Page layout parsing data:
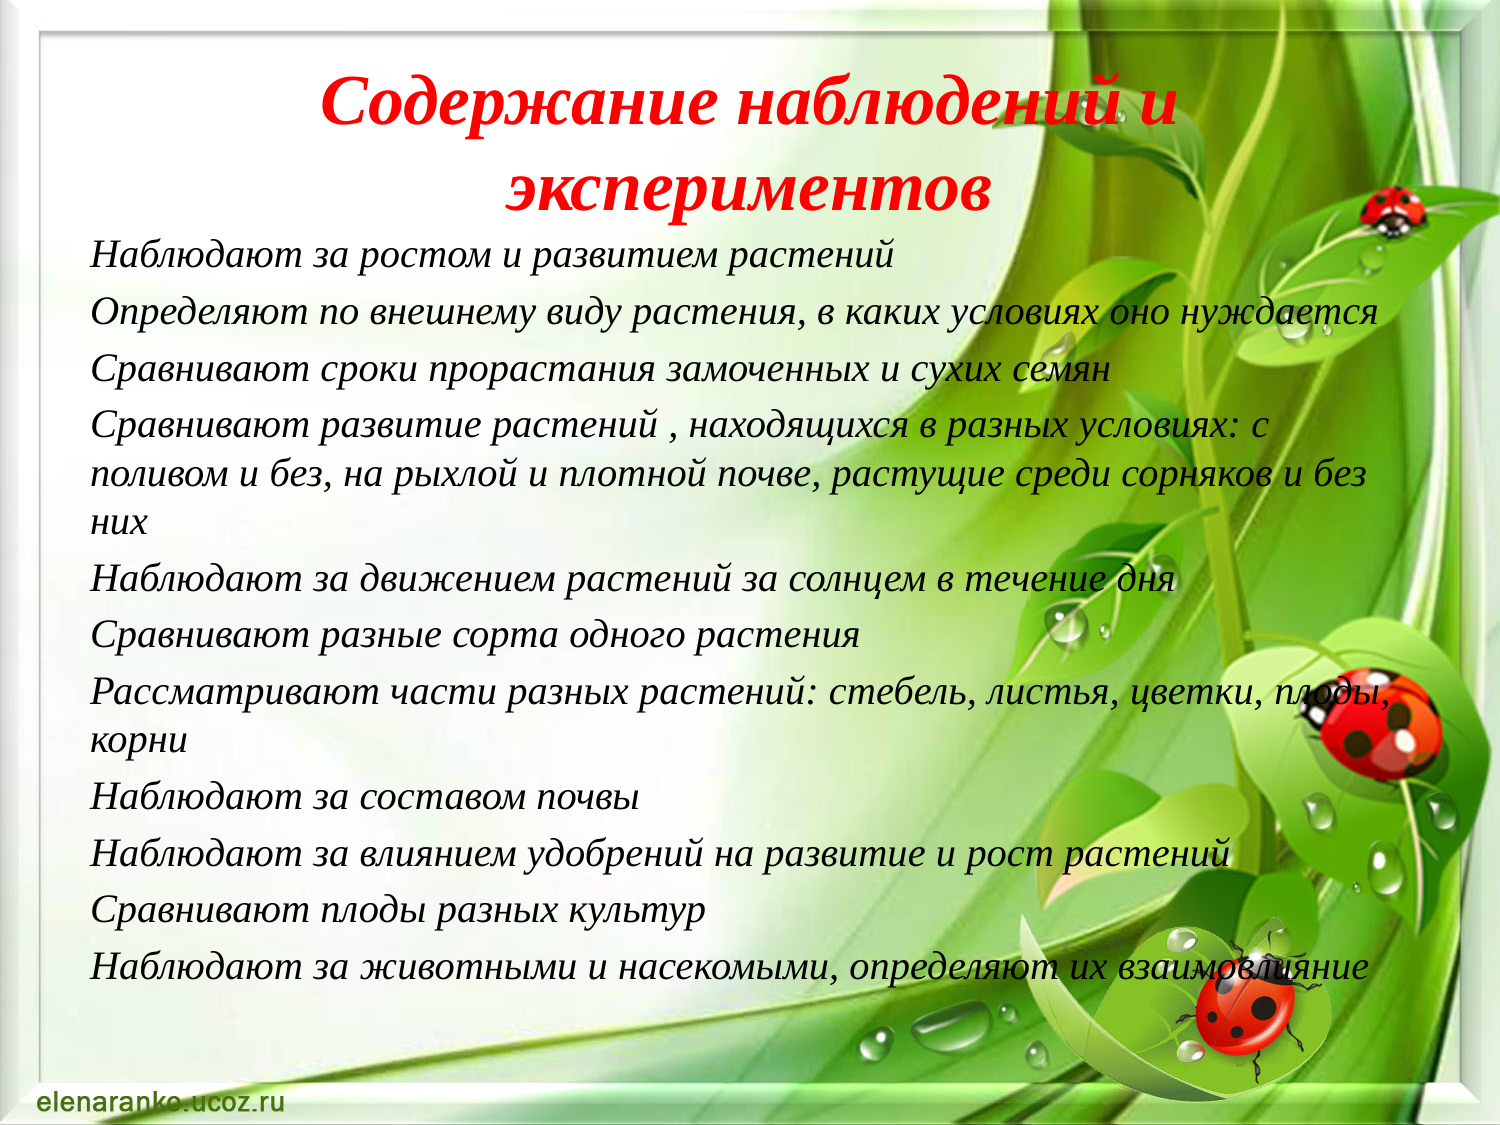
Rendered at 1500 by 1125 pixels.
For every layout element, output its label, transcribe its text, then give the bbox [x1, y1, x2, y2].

picture [0, 0, 1500, 1125]
list Наблюдают за ростом и развитием растений Определяют по внешнему виду растения, в каких условиях оно нуждается Сравнивают сроки прорастания замоченных и сухих семян Сравнивают развитие растений , находящихся в разных условиях: с поливом и без, на рыхлой и плотной почве, растущие среди сорняков и без них Наблюдают за движением растений за солнцем в течение дня Сравнивают разные сорта одного растения Рассматривают части разных растений: стебель, листья, цветки, плоды, корни Наблюдают за составом почвы Наблюдают за влиянием удобрений на развитие и рост растений Сравнивают плоды разных культур Наблюдают за животными и насекомыми, определяют их взаимовлияние [75, 219, 1425, 1071]
title Содержание наблюдений и экспериментов [75, 45, 1425, 219]
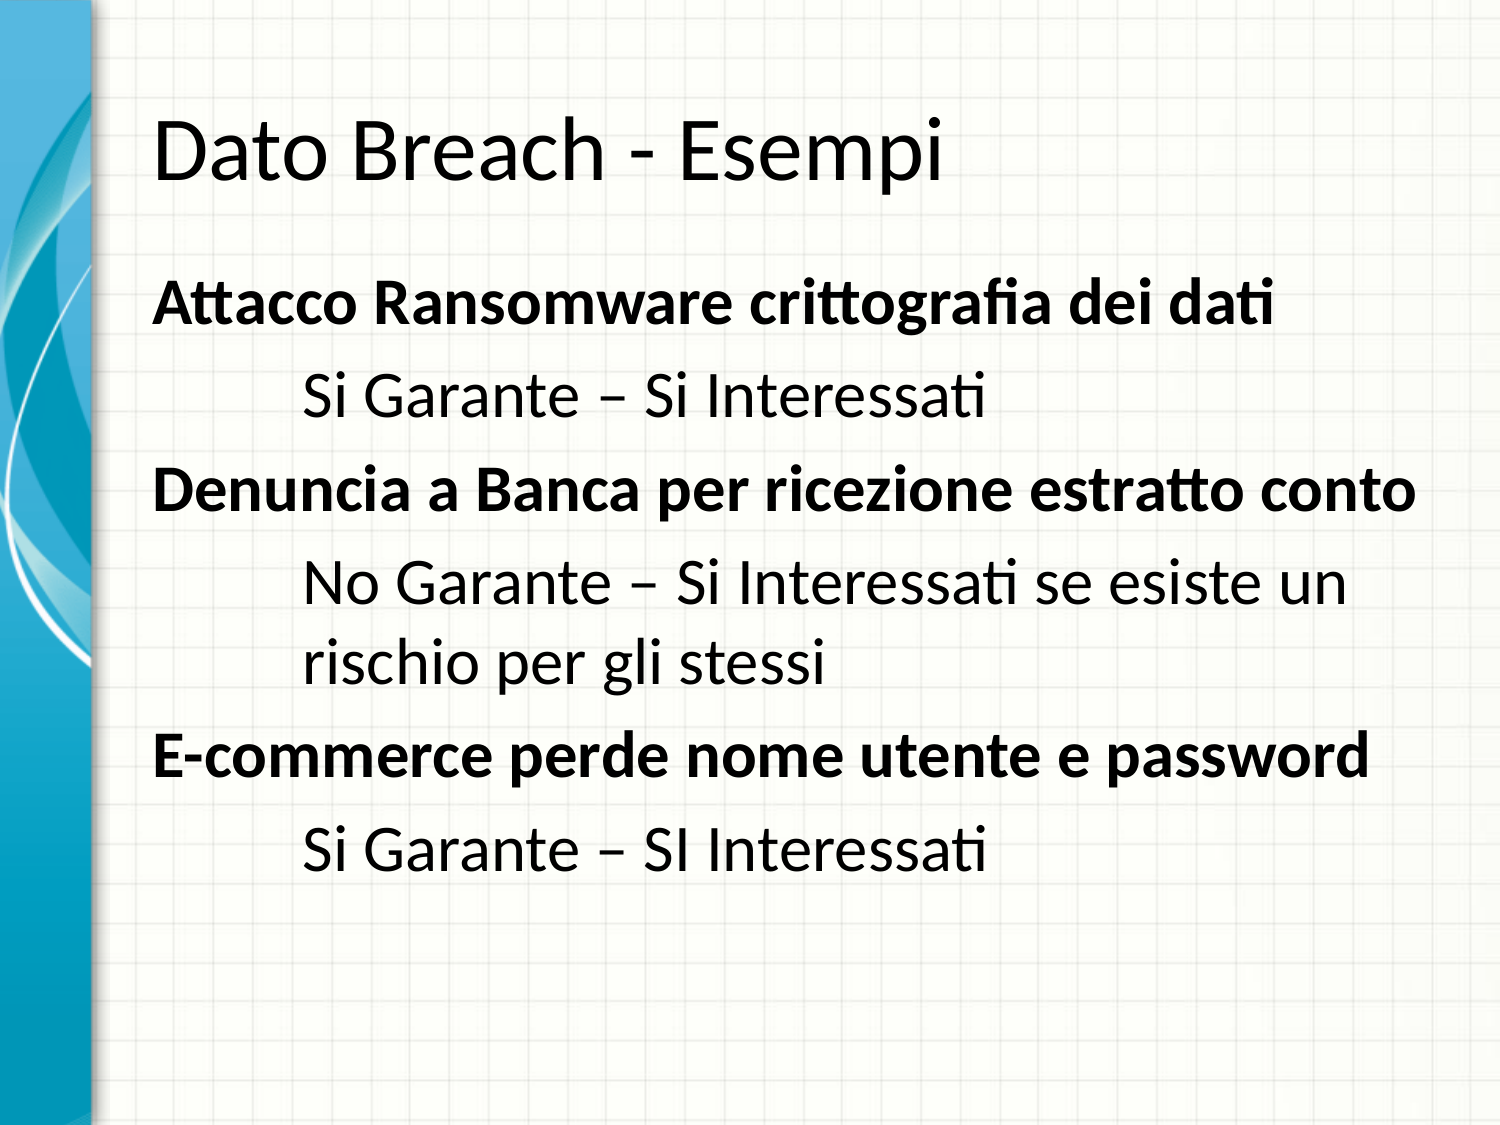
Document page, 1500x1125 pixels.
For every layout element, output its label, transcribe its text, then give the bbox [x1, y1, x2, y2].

list Attacco Ransomware crittografia dei dati Si Garante – Si Interessati Denuncia a Banca per ricezione estratto conto No Garante – Si Interessati se esiste un rischio per gli stessi E-commerce perde nome utente e password Si Garante – SI Interessati [137, 249, 1471, 993]
title Dato Breach - Esempi [137, 50, 1463, 238]
picture [0, 0, 1500, 1125]
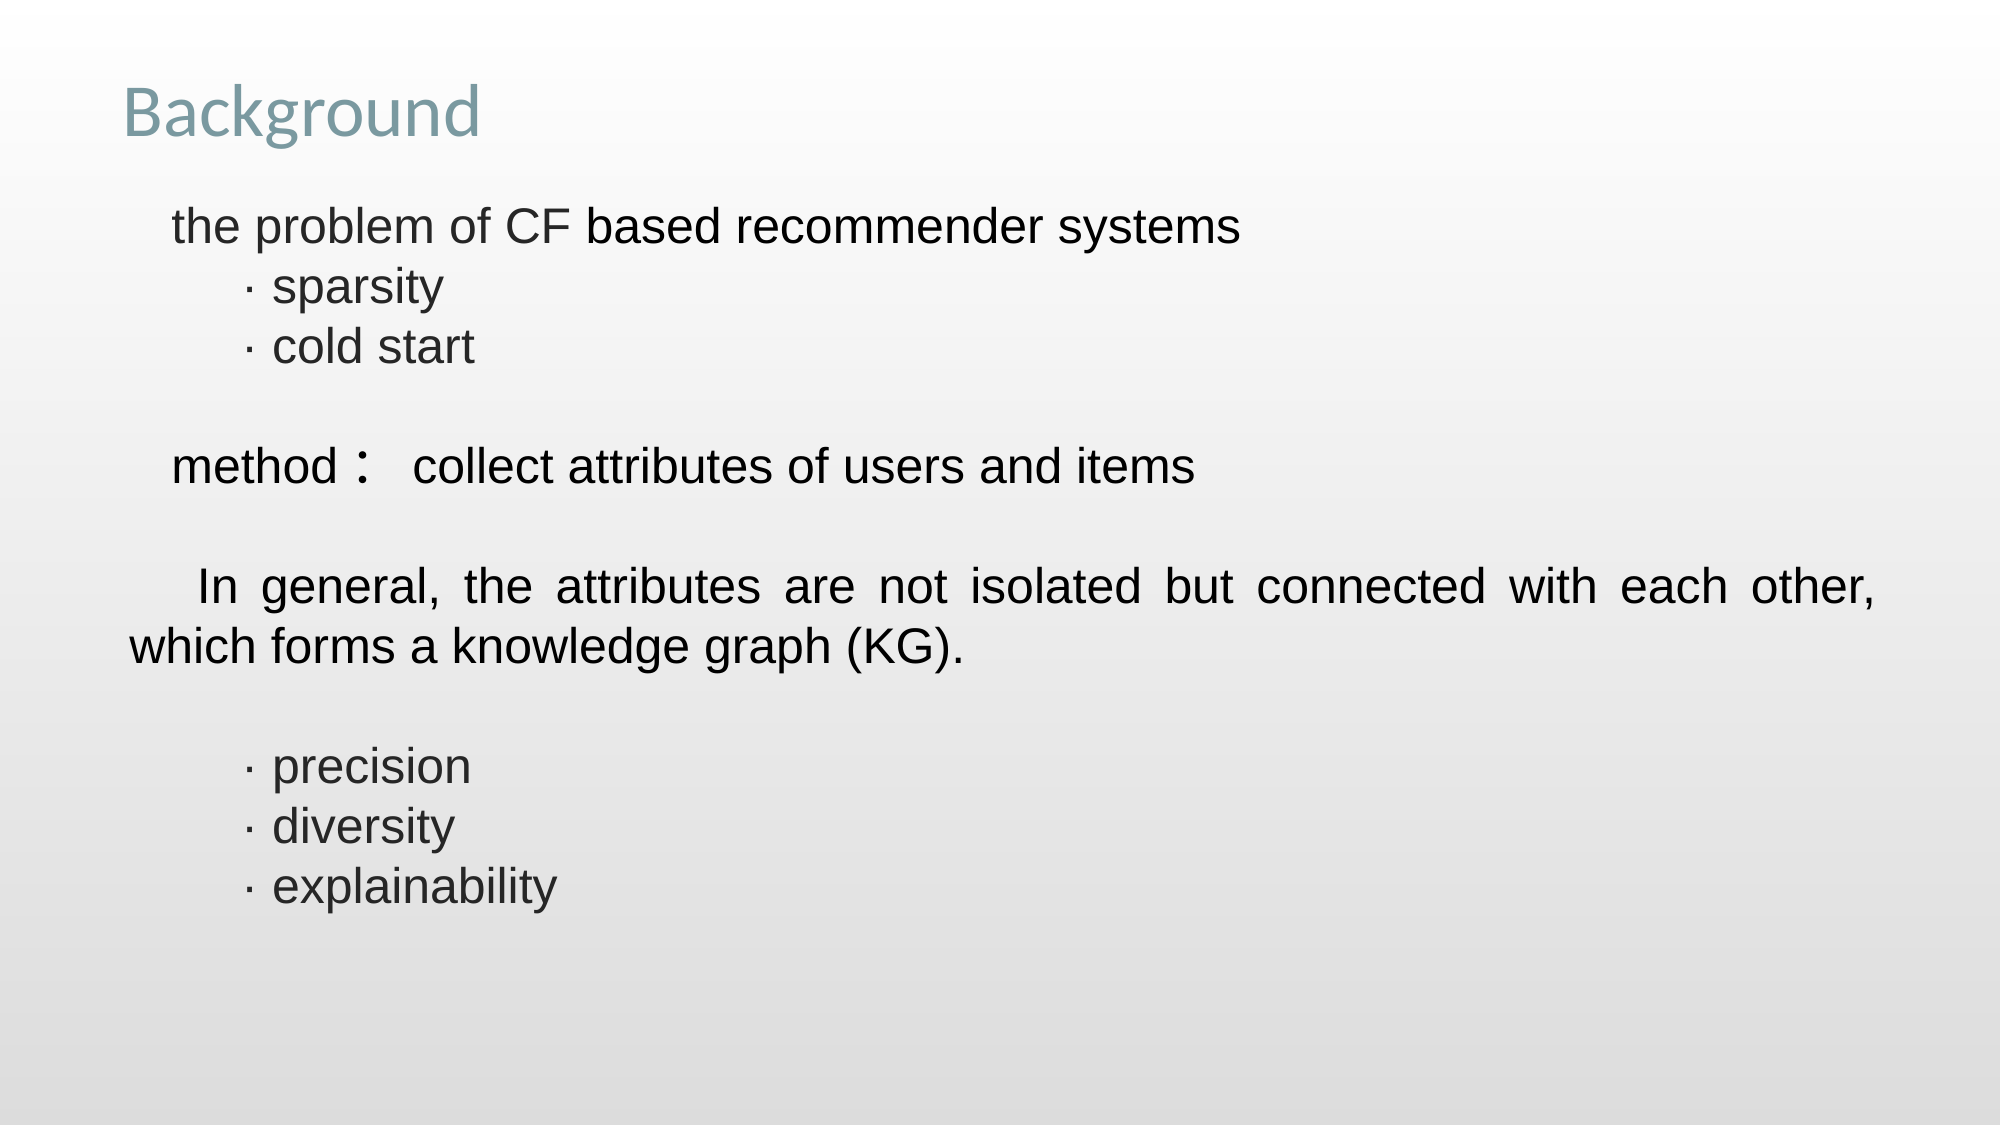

# THE TASK
Show the lines of the records that include the string "pixels".

# RESULT OF THE EXERCISE
Rendered at 1500 by 1125 pixels.
Document page, 1500x1125 pixels.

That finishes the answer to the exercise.